Epigenetics is one of those things that seems wild until you pull the camera back a bit. A cell is affected by and responds to its surroundings - this is not controversial. In eukaryotes, this is usually done by way of altering gene expression - up- or down-regulation by means of chemical markers on the cell’s DNA which are created or removed by enzymes which are activated or deactivated by certain substances in the cell or its environment - in other words, the cell’s environment affects gene regulation within the cell by traceable mechanisms*. All cells, save at least one, are descendent of other cells, and cells split by meiosis, in which the chemical environment within and without the cell is shared by the “descendent” cell - so of course this happens with human embryos as well. Of course the expression of your genes is affected by what happened to your parents (well, your mother, at least), because gene expression is affected by what happens to a cell and you are made up of a lineage of cells descended from your mother’s cells. If you ask how one organism could be affected by something it didn’t experience, sure, that could be a quandary, but looking at a line of cells and wondering how later ones could be affected by environmental pressures on earlier ones isn’t nearly as much of a mystery, and we’re all just extended cell lineages.
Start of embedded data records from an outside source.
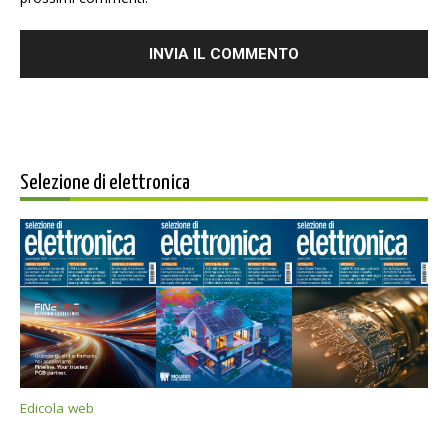
Selezione di elettronica
Edicola web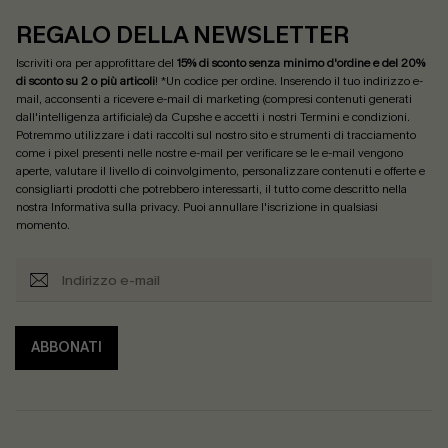
REGALO DELLA NEWSLETTER
Iscriviti ora per approfittare del
15% di sconto senza minimo d'ordine e del 20%
di sconto su 2 o più articoli
! *Un codice per ordine. Inserendo il tuo indirizzo e-
mail, acconsenti a ricevere e-mail di marketing (compresi contenuti generati
dall'intelligenza artificiale) da Cupshe e accetti i nostri
Termini e condizioni
.
Potremmo utilizzare i dati raccolti sul nostro sito e strumenti di tracciamento
come i pixel presenti nelle nostre e-mail per verificare se le e-mail vengono
aperte, valutare il livello di coinvolgimento, personalizzare contenuti e offerte e
consigliarti prodotti che potrebbero interessarti, il tutto come descritto nella
nostra
Informativa sulla privacy
. Puoi annullare l'iscrizione in qualsiasi
momento.
ABBONATI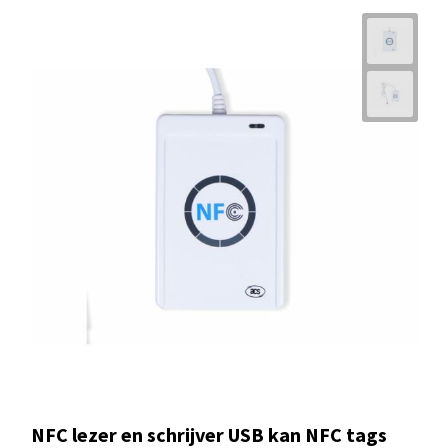
NFC lezer en schrijver USB kan NFC tags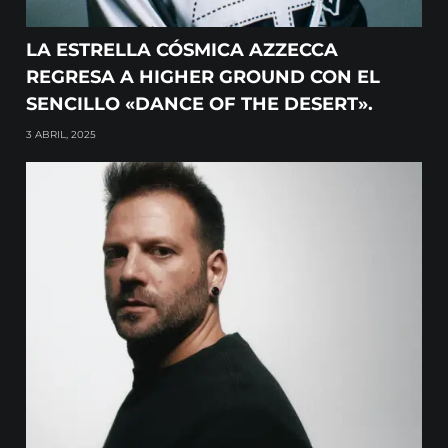
LA ESTRELLA CÓSMICA AZZECCA
REGRESA A HIGHER GROUND CON EL
SENCILLO «DANCE OF THE DESERT».
3 ABRIL, 2025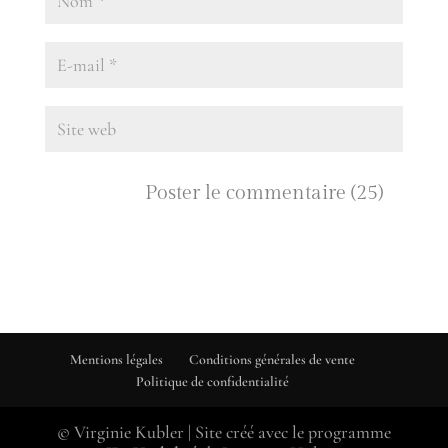
Mentions légales
Conditions générales de vente
Politique de confidentialité
© Virginie Kubler | Site créé avec le programme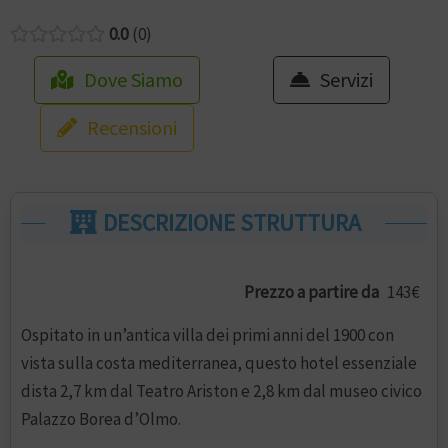
0.0
0
Dove Siamo
Servizi
Recensioni
DESCRIZIONE STRUTTURA
Prezzo a partire da
143€
Ospitato in un’antica villa dei primi anni del 1900 con
vista sulla costa mediterranea, questo hotel essenziale
dista 2,7 km dal Teatro Ariston e 2,8 km dal museo civico
Palazzo Borea d’Olmo.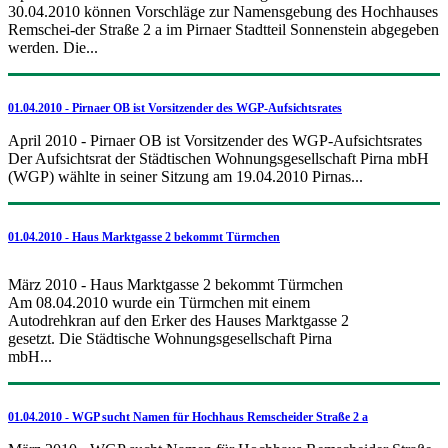
30.04.2010 können Vorschläge zur Namensgebung des Hochhauses
Remschei-der Straße 2 a im Pirnaer Stadtteil Sonnenstein abgegeben
werden. Die...
01.04.2010 - Pirnaer OB ist Vorsitzender des WGP-Aufsichtsrates
April 2010 - Pirnaer OB ist Vorsitzender des WGP-Aufsichtsrates
Der Aufsichtsrat der Städtischen Wohnungsgesellschaft Pirna mbH
(WGP) wählte in seiner Sitzung am 19.04.2010 Pirnas...
01.04.2010 - Haus Marktgasse 2 bekommt Türmchen
März 2010 - Haus Marktgasse 2 bekommt Türmchen
Am 08.04.2010 wurde ein Türmchen mit einem
Autodrehkran auf den Erker des Hauses Marktgasse 2
gesetzt. Die Städtische Wohnungsgesellschaft Pirna
mbH...
01.04.2010 - WGP sucht Namen für Hochhaus Remscheider Straße 2 a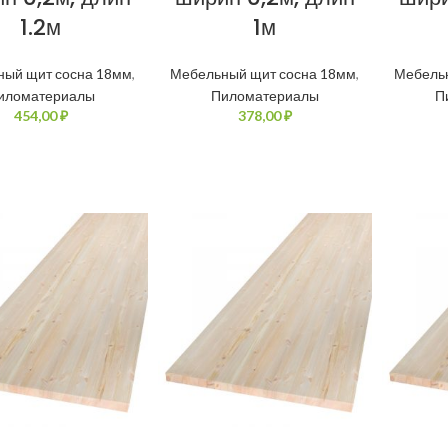
1.2м
1м
ный щит сосна 18мм
,
Мебельный щит сосна 18мм
,
Мебель
иломатериалы
Пиломатериалы
П
₽
₽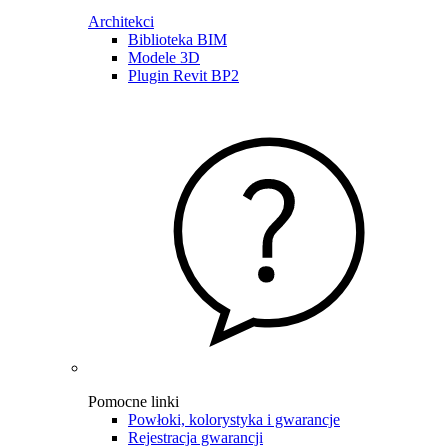
Architekci
Biblioteka BIM
Modele 3D
Plugin Revit BP2
Pomocne linki
Powłoki, kolorystyka i gwarancje
Rejestracja gwarancji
(As if first time mothers didn’t have enough to worry about - stop stressing so much, it could lead to long-lasting irreversible changes to your fetus!)

* Standard biology disclaimers: this is not the only way this happens, this varies across species and time, nature has no master plan. “Some of the time some genes have some amount of their expression modified somewhat by some mechanisms that are somewhat responsive to some part of the cell’s environment sometimes.”

>>> (As if first time mothers didn’t have enough to worry about - stop stressing so much, it could lead to long-lasting irreversible changes to your fetus!)

This is plainly not plausible. "Irreversible" doesn't play well with the length of time humans have been a thing.

  • Ask a parent what they hear when they hear “irreversible” in conjunction with their child. I promise nobody mistook that for “until the heat death of the universe,” but I can add a note if you really think it’s warranted.

    • You definitely make a good point.

      But even reversible changes aren’t always “reversed”. They aren’t necessarily minor.

      Sure, breaking an arm or skipping high school can be a “reversible” change. But not often not fully “reversed” and/or not done so in a negligible time frame. There are costs. Seems like biological development could be similar.

Great writeup!

And as someone less knowledgeable about biological sciences than others, I think learned even more from your disclaimers!

p.s. If you know any good sources for adults to catch up on some biology basics, let me know.

Does meiosis involve a reset mechanism of any kind?

  • no, no it does not strip protien complexes away from the DNA strand.

    it involves a localized progression along the DNA surrounded by histones, and regulatory enzymes, displaced from proximity, until the replication fork zooms on through, and it all snaps back together.

    the process is error prone, strands may cross over, chromosomes may fail to migrate properly.